Task directions: Present the lines below as a Markdown table with a "No." column for the row number and a "Text" column for the line, omitting blank lines and leaving the pictures out.
____
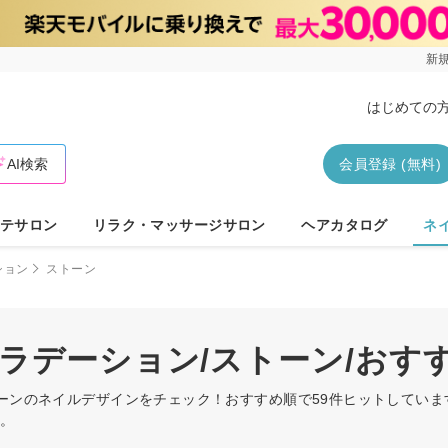
新規
はじめての
AI検索
会員登録 (無料)
テサロン
リラク・マッサージサロン
ヘアカタログ
ネ
ション
ストーン
グラデーション/ストーン/おす
トーンのネイルデザインをチェック！おすすめ順で59件ヒットしてい
す。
____
Response to this exercise:
| No. | Text |
|---|---|
| 1 | 新規 |
| 2 | はじめての |
| 3 | AI検索 |
| 4 | 会員登録 (無料) |
| 5 | テサロン |
| 6 | リラク・マッサージサロン |
| 7 | ヘアカタログ |
| 8 | ネ |
| 9 | ション |
| 10 | ストーン |
| 11 | グラデーション/ストーン/おす |
| 12 | トーンのネイルデザインをチェック！おすすめ順で59件ヒットしてい |
| 13 | す。 |